Available records Block Start
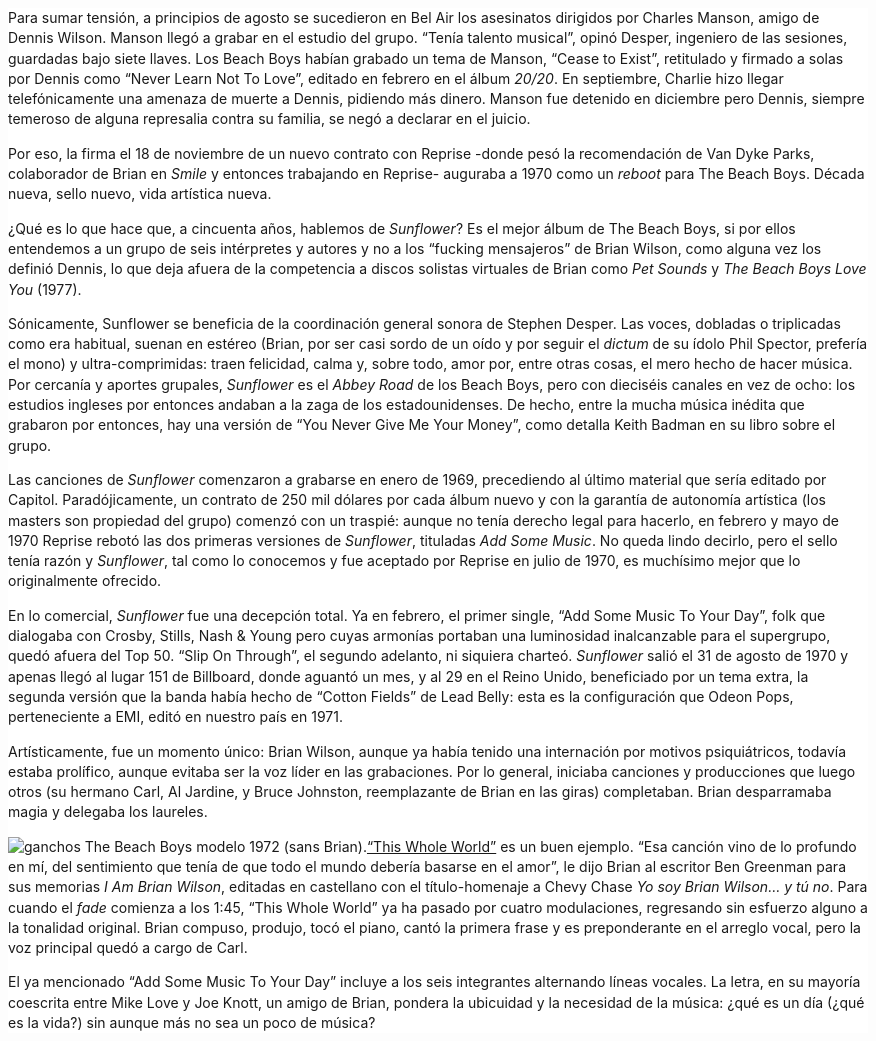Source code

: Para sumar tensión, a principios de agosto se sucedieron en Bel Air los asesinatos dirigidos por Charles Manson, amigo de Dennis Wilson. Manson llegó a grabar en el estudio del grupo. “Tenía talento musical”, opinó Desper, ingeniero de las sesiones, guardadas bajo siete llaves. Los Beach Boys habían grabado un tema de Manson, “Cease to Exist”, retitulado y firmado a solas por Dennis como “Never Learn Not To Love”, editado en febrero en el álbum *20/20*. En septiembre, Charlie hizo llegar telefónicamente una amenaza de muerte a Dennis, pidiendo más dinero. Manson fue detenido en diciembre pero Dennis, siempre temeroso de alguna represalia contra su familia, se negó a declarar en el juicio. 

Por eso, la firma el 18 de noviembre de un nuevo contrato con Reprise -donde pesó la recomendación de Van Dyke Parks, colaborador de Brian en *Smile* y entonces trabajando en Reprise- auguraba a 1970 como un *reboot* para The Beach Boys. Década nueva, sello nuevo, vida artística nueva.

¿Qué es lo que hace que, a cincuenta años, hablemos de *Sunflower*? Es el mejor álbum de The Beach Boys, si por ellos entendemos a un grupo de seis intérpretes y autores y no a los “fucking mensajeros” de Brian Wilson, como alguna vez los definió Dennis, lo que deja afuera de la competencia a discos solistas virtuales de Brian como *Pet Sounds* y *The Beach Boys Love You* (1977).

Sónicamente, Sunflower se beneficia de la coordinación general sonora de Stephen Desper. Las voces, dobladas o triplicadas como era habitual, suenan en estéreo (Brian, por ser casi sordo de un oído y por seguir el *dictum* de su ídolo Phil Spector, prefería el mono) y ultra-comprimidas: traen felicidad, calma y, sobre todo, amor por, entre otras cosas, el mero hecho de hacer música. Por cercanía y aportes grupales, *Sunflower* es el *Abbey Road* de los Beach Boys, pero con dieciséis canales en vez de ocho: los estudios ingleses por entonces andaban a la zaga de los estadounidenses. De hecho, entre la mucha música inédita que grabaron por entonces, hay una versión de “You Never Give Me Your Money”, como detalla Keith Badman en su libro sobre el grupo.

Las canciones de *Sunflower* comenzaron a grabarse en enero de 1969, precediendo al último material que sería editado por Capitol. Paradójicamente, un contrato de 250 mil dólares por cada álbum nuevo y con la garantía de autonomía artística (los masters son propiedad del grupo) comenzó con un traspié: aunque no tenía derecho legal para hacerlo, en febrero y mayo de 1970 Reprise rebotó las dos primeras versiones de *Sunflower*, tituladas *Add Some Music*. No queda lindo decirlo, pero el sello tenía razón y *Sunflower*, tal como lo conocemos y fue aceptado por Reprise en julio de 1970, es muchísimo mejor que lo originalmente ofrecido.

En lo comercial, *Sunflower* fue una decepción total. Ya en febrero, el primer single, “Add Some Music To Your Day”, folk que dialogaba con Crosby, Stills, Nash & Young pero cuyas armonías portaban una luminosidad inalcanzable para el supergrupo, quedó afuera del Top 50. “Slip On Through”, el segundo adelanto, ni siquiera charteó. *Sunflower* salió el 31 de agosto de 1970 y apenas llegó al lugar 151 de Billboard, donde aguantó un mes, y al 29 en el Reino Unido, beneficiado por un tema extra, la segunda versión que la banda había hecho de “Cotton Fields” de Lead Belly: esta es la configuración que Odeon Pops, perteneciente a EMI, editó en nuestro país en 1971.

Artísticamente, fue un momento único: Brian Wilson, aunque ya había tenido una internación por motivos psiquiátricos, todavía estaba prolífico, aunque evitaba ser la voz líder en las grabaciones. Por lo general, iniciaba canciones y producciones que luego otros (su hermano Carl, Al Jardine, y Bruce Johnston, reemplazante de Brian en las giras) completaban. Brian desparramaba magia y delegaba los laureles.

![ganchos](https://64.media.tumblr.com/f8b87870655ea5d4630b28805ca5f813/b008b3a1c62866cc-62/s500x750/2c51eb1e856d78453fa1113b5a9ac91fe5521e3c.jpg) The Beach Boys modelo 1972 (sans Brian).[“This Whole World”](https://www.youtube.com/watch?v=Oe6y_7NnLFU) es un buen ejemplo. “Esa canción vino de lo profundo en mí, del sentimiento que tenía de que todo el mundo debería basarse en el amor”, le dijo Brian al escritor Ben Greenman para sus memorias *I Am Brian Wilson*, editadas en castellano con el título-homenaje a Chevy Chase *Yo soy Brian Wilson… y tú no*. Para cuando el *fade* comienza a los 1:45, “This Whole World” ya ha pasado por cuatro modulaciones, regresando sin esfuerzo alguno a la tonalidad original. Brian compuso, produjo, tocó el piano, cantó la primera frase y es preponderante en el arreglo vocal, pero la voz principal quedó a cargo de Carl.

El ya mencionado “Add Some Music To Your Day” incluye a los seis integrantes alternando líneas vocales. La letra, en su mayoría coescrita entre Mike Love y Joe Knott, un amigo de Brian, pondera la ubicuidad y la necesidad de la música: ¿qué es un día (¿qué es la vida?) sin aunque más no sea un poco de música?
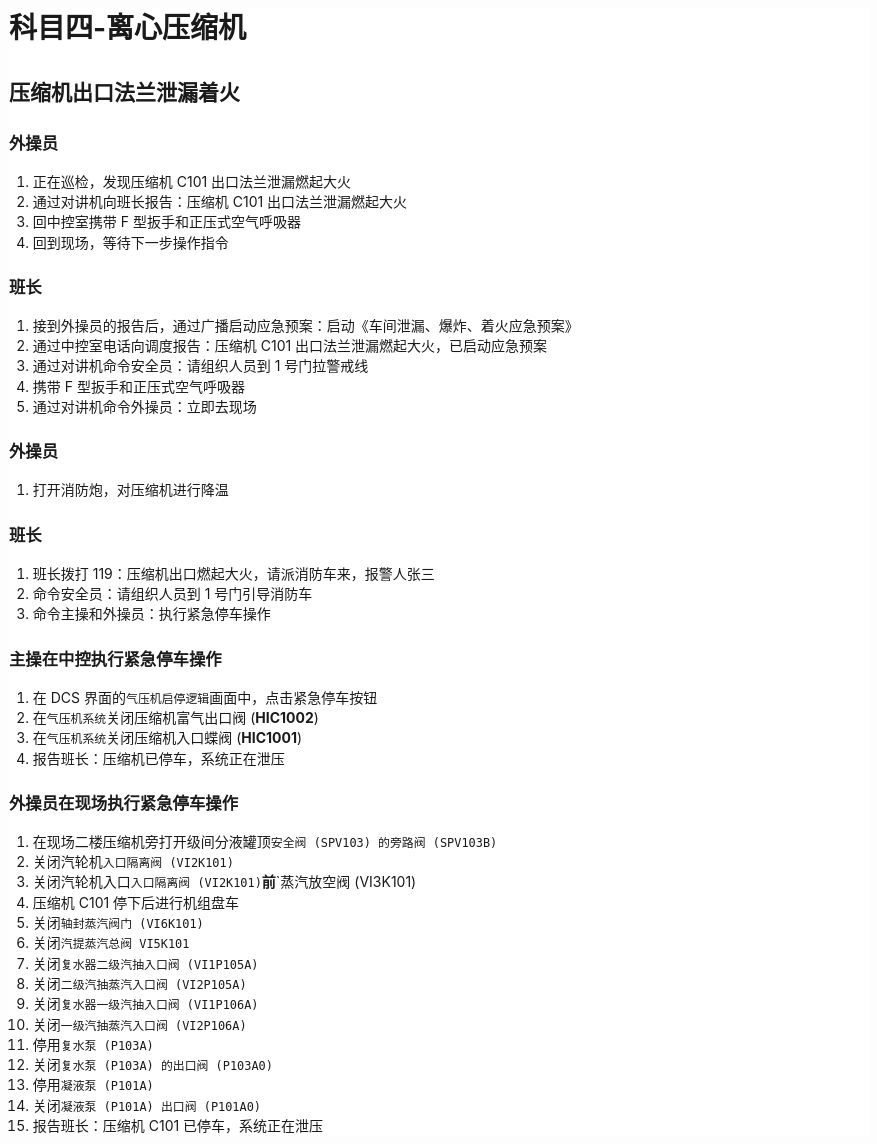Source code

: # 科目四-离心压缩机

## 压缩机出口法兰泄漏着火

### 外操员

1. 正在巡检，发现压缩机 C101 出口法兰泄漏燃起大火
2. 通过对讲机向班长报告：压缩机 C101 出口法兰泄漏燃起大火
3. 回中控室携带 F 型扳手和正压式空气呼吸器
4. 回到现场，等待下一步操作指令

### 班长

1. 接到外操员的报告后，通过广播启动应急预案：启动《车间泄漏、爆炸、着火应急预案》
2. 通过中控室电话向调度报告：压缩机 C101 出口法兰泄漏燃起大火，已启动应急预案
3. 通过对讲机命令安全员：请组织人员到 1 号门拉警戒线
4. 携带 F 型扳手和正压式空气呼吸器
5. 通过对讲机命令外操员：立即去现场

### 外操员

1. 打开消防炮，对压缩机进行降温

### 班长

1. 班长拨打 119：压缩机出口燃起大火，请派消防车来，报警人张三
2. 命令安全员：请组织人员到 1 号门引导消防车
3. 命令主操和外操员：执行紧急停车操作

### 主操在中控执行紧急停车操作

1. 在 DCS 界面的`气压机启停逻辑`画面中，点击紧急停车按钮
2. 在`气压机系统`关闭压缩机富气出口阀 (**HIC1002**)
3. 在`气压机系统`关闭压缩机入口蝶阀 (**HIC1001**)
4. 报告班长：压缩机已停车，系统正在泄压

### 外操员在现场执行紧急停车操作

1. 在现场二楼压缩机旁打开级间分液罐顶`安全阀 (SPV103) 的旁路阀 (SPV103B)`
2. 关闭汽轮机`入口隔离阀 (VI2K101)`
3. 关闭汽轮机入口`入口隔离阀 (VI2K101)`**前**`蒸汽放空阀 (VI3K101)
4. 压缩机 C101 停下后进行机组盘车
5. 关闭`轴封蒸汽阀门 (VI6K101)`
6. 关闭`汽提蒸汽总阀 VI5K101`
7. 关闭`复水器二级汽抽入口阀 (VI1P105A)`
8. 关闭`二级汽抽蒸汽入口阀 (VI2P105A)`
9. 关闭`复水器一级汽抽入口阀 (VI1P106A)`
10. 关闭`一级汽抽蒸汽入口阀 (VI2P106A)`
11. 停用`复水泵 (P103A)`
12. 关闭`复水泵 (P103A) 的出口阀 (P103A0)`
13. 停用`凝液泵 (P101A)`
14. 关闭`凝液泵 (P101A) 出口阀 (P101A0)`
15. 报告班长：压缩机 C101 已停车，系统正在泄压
Available records Block End
# Written task
Render every line of the material above as a numbered list, omitting blank lines and leaving the pictures out of the answer.

# Exercise solution
1. Source code
2. : Para sumar tensión, a principios de agosto se sucedieron en Bel Air los asesinatos dirigidos por Charles Manson, amigo de Dennis Wilson. Manson llegó a grabar en el estudio del grupo. “Tenía talento musical”, opinó Desper, ingeniero de las sesiones, guardadas bajo siete llaves. Los Beach Boys habían grabado un tema de Manson, “Cease to Exist”, retitulado y firmado a solas por Dennis como “Never Learn Not To Love”, editado en febrero en el álbum *20/20*. En septiembre, Charlie hizo llegar telefónicamente una amenaza de muerte a Dennis, pidiendo más dinero. Manson fue detenido en diciembre pero Dennis, siempre temeroso de alguna represalia contra su familia, se negó a declarar en el juicio. 
3. Por eso, la firma el 18 de noviembre de un nuevo contrato con Reprise -donde pesó la recomendación de Van Dyke Parks, colaborador de Brian en *Smile* y entonces trabajando en Reprise- auguraba a 1970 como un *reboot* para The Beach Boys. Década nueva, sello nuevo, vida artística nueva.
4. ¿Qué es lo que hace que, a cincuenta años, hablemos de *Sunflower*? Es el mejor álbum de The Beach Boys, si por ellos entendemos a un grupo de seis intérpretes y autores y no a los “fucking mensajeros” de Brian Wilson, como alguna vez los definió Dennis, lo que deja afuera de la competencia a discos solistas virtuales de Brian como *Pet Sounds* y *The Beach Boys Love You* (1977).
5. Sónicamente, Sunflower se beneficia de la coordinación general sonora de Stephen Desper. Las voces, dobladas o triplicadas como era habitual, suenan en estéreo (Brian, por ser casi sordo de un oído y por seguir el *dictum* de su ídolo Phil Spector, prefería el mono) y ultra-comprimidas: traen felicidad, calma y, sobre todo, amor por, entre otras cosas, el mero hecho de hacer música. Por cercanía y aportes grupales, *Sunflower* es el *Abbey Road* de los Beach Boys, pero con dieciséis canales en vez de ocho: los estudios ingleses por entonces andaban a la zaga de los estadounidenses. De hecho, entre la mucha música inédita que grabaron por entonces, hay una versión de “You Never Give Me Your Money”, como detalla Keith Badman en su libro sobre el grupo.
6. Las canciones de *Sunflower* comenzaron a grabarse en enero de 1969, precediendo al último material que sería editado por Capitol. Paradójicamente, un contrato de 250 mil dólares por cada álbum nuevo y con la garantía de autonomía artística (los masters son propiedad del grupo) comenzó con un traspié: aunque no tenía derecho legal para hacerlo, en febrero y mayo de 1970 Reprise rebotó las dos primeras versiones de *Sunflower*, tituladas *Add Some Music*. No queda lindo decirlo, pero el sello tenía razón y *Sunflower*, tal como lo conocemos y fue aceptado por Reprise en julio de 1970, es muchísimo mejor que lo originalmente ofrecido.
7. En lo comercial, *Sunflower* fue una decepción total. Ya en febrero, el primer single, “Add Some Music To Your Day”, folk que dialogaba con Crosby, Stills, Nash & Young pero cuyas armonías portaban una luminosidad inalcanzable para el supergrupo, quedó afuera del Top 50. “Slip On Through”, el segundo adelanto, ni siquiera charteó. *Sunflower* salió el 31 de agosto de 1970 y apenas llegó al lugar 151 de Billboard, donde aguantó un mes, y al 29 en el Reino Unido, beneficiado por un tema extra, la segunda versión que la banda había hecho de “Cotton Fields” de Lead Belly: esta es la configuración que Odeon Pops, perteneciente a EMI, editó en nuestro país en 1971.
8. Artísticamente, fue un momento único: Brian Wilson, aunque ya había tenido una internación por motivos psiquiátricos, todavía estaba prolífico, aunque evitaba ser la voz líder en las grabaciones. Por lo general, iniciaba canciones y producciones que luego otros (su hermano Carl, Al Jardine, y Bruce Johnston, reemplazante de Brian en las giras) completaban. Brian desparramaba magia y delegaba los laureles.
9. ![ganchos](https://64.media.tumblr.com/f8b87870655ea5d4630b28805ca5f813/b008b3a1c62866cc-62/s500x750/2c51eb1e856d78453fa1113b5a9ac91fe5521e3c.jpg) The Beach Boys modelo 1972 (sans Brian).[“This Whole World”](https://www.youtube.com/watch?v=Oe6y_7NnLFU) es un buen ejemplo. “Esa canción vino de lo profundo en mí, del sentimiento que tenía de que todo el mundo debería basarse en el amor”, le dijo Brian al escritor Ben Greenman para sus memorias *I Am Brian Wilson*, editadas en castellano con el título-homenaje a Chevy Chase *Yo soy Brian Wilson… y tú no*. Para cuando el *fade* comienza a los 1:45, “This Whole World” ya ha pasado por cuatro modulaciones, regresando sin esfuerzo alguno a la tonalidad original. Brian compuso, produjo, tocó el piano, cantó la primera frase y es preponderante en el arreglo vocal, pero la voz principal quedó a cargo de Carl.
10. El ya mencionado “Add Some Music To Your Day” incluye a los seis integrantes alternando líneas vocales. La letra, en su mayoría coescrita entre Mike Love y Joe Knott, un amigo de Brian, pondera la ubicuidad y la necesidad de la música: ¿qué es un día (¿qué es la vida?) sin aunque más no sea un poco de música?
11. Source code
12. : # 科目四-离心压缩机
13. ## 压缩机出口法兰泄漏着火
14. ### 外操员
15. 1. 正在巡检，发现压缩机 C101 出口法兰泄漏燃起大火
16. 2. 通过对讲机向班长报告：压缩机 C101 出口法兰泄漏燃起大火
17. 3. 回中控室携带 F 型扳手和正压式空气呼吸器
18. 4. 回到现场，等待下一步操作指令
19. ### 班长
20. 1. 接到外操员的报告后，通过广播启动应急预案：启动《车间泄漏、爆炸、着火应急预案》
21. 2. 通过中控室电话向调度报告：压缩机 C101 出口法兰泄漏燃起大火，已启动应急预案
22. 3. 通过对讲机命令安全员：请组织人员到 1 号门拉警戒线
23. 4. 携带 F 型扳手和正压式空气呼吸器
24. 5. 通过对讲机命令外操员：立即去现场
25. ### 外操员
26. 1. 打开消防炮，对压缩机进行降温
27. ### 班长
28. 1. 班长拨打 119：压缩机出口燃起大火，请派消防车来，报警人张三
29. 2. 命令安全员：请组织人员到 1 号门引导消防车
30. 3. 命令主操和外操员：执行紧急停车操作
31. ### 主操在中控执行紧急停车操作
32. 1. 在 DCS 界面的`气压机启停逻辑`画面中，点击紧急停车按钮
33. 2. 在`气压机系统`关闭压缩机富气出口阀 (**HIC1002**)
34. 3. 在`气压机系统`关闭压缩机入口蝶阀 (**HIC1001**)
35. 4. 报告班长：压缩机已停车，系统正在泄压
36. ### 外操员在现场执行紧急停车操作
37. 1. 在现场二楼压缩机旁打开级间分液罐顶`安全阀 (SPV103) 的旁路阀 (SPV103B)`
38. 2. 关闭汽轮机`入口隔离阀 (VI2K101)`
39. 3. 关闭汽轮机入口`入口隔离阀 (VI2K101)`**前**`蒸汽放空阀 (VI3K101)
40. 4. 压缩机 C101 停下后进行机组盘车
41. 5. 关闭`轴封蒸汽阀门 (VI6K101)`
42. 6. 关闭`汽提蒸汽总阀 VI5K101`
43. 7. 关闭`复水器二级汽抽入口阀 (VI1P105A)`
44. 8. 关闭`二级汽抽蒸汽入口阀 (VI2P105A)`
45. 9. 关闭`复水器一级汽抽入口阀 (VI1P106A)`
46. 10. 关闭`一级汽抽蒸汽入口阀 (VI2P106A)`
47. 11. 停用`复水泵 (P103A)`
48. 12. 关闭`复水泵 (P103A) 的出口阀 (P103A0)`
49. 13. 停用`凝液泵 (P101A)`
50. 14. 关闭`凝液泵 (P101A) 出口阀 (P101A0)`
51. 15. 报告班长：压缩机 C101 已停车，系统正在泄压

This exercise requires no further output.